■ Directive A
Write out, word for word, the stretch of the email below that starts with the words "To: Richard Rauch" and finishes with "importance in them.".

■ Page text
_ _ _ _ _

Subject: Re: Running -current.
To: Richard Rauch <rkr@olib.org>
From: leam <leam@reuel.net>
List: current-users
Date: 05/20/2003 20:01:51
Richard Rauch wrote:

> Thanks for your perspective, especially on the "build.sh
> distribution" time.
> 
> I recently got around to setting up an NFS server with home
> directories on it, so only /etc, maybe some /root, and a couple of
> tweaked files in /usr/src have anything of real importance in them.
> 
> But if disaster strikes, I wasn't sure how best to recover.  (E.g.,
> if one day trying to build -current kills the system.)  I know that
> it is a more likely danger (as compared with a release), and still
> recall the recent debacle about the filesystem changes causing (or
> failing to fix?) corruption.  If that kind of thing is rare enough, I
> can always just wipe the disk and go back to a snapshot + CVS +
> build.sh to get back to where I was.  But if the need to restore from
> backup while running -current is frequent enough, maybe some way of
> building my own snapshots (and stashing them on the NFS server) is a
> good idea to allow quicker recovery.  How hard is that?

_ _ _ _ _

■ The data

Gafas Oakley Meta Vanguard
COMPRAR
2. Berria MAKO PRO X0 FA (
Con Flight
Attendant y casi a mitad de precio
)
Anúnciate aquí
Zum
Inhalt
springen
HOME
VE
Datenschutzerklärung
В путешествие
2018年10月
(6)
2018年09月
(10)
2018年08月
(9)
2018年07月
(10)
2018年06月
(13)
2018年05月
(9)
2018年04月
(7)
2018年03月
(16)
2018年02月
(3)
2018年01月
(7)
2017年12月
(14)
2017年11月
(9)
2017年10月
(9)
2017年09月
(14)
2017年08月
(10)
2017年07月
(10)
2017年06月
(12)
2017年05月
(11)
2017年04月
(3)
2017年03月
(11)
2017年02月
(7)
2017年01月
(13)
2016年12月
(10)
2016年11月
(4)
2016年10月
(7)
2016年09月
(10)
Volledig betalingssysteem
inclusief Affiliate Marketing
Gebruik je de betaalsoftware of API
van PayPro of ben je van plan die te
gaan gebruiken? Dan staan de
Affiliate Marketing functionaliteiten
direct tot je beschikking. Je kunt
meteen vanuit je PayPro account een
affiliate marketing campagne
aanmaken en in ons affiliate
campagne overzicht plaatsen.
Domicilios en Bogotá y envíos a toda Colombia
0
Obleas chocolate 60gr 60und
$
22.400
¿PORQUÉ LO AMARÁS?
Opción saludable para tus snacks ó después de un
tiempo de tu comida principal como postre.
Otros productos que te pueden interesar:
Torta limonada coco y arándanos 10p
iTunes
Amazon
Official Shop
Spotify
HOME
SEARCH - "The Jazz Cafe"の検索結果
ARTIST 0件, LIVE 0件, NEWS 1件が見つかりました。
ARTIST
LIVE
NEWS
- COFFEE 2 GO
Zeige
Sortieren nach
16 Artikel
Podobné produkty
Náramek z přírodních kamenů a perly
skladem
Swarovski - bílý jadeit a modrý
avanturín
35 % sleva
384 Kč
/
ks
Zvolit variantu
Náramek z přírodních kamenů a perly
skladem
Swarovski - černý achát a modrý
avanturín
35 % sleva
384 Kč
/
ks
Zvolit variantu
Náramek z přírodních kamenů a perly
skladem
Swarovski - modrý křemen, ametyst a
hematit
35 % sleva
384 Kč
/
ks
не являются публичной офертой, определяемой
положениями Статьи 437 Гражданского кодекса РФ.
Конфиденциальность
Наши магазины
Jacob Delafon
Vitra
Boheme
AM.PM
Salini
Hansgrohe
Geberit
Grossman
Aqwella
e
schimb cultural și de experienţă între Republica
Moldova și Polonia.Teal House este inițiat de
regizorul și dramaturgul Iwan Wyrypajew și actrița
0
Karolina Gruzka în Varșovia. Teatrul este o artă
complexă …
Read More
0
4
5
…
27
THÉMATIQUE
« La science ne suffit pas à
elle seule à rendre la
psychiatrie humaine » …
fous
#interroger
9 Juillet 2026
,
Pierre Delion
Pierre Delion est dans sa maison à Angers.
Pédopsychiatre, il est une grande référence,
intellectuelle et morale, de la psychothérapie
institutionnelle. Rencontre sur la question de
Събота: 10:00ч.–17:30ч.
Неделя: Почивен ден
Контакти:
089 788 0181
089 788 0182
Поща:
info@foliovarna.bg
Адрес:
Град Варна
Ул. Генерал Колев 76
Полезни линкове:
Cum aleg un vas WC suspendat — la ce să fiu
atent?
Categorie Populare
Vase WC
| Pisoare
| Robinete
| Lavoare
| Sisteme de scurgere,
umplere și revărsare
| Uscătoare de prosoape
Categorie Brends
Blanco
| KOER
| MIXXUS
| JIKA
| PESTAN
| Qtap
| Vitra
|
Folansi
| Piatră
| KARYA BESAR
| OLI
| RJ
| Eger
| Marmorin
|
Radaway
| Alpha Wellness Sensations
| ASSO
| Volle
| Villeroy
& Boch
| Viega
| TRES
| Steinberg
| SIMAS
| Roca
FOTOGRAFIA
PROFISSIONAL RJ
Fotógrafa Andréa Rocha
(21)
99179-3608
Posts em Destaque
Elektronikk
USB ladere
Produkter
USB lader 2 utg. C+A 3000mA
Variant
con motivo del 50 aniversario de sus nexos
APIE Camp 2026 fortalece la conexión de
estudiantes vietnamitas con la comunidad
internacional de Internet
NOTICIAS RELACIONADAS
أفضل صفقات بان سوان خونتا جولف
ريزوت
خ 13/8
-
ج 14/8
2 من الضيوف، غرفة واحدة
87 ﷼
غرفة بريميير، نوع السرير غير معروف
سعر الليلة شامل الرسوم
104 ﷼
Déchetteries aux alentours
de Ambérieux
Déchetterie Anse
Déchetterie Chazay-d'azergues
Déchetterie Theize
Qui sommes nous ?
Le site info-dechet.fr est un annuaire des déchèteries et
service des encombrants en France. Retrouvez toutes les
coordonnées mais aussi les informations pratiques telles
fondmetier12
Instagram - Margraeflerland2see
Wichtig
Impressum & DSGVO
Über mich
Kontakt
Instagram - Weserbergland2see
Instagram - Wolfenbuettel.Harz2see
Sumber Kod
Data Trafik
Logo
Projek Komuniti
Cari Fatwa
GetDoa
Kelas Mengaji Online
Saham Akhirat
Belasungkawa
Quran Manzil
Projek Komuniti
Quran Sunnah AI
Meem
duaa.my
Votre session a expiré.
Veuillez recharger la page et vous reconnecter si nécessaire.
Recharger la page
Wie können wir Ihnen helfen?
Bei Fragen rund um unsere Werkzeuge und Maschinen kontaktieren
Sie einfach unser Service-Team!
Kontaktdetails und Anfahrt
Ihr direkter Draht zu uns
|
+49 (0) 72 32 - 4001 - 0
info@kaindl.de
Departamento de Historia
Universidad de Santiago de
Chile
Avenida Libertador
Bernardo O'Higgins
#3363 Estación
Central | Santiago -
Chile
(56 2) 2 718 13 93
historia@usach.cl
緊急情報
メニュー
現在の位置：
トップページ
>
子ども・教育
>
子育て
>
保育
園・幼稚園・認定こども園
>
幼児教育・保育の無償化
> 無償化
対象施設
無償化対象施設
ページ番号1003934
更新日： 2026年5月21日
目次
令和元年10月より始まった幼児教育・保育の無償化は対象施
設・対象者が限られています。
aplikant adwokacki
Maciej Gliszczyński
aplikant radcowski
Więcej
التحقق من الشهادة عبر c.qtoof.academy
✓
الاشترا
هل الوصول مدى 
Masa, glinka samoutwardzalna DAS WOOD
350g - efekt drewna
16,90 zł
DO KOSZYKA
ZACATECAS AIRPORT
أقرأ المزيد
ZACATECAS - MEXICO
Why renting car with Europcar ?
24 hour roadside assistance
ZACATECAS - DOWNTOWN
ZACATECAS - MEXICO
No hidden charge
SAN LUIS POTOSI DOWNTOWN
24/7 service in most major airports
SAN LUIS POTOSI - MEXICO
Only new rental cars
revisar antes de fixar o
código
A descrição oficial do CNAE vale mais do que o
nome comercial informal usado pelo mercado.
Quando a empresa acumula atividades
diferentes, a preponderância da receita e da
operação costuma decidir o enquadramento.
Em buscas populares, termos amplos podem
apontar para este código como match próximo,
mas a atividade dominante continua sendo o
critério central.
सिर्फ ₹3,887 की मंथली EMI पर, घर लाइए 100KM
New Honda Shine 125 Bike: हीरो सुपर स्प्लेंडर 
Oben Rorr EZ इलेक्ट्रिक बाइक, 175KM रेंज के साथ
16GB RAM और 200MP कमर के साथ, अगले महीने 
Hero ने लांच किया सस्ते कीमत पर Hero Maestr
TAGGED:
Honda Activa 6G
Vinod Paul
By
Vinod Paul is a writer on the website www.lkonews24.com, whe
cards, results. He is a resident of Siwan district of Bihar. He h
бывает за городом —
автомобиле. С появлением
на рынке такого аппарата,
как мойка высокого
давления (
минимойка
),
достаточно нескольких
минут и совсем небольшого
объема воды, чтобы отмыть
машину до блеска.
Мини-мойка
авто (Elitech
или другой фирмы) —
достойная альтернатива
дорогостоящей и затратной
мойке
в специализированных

_ _ _ _ _

■ Directive B
Show each line from the records above that contains the string "DOWNTOWN", matching upper and lower case exactly.

■ Task solution A
To: Richard Rauch <rkr@olib.org>
From: leam <leam@reuel.net>
List: current-users
Date: 05/20/2003 20:01:51
Richard Rauch wrote:

> Thanks for your perspective, especially on the "build.sh
> distribution" time.
> 
> I recently got around to setting up an NFS server with home
> directories on it, so only /etc, maybe some /root, and a couple of
> tweaked files in /usr/src have anything of real importance in them.

■ Task solution B
ZACATECAS - DOWNTOWN
SAN LUIS POTOSI DOWNTOWN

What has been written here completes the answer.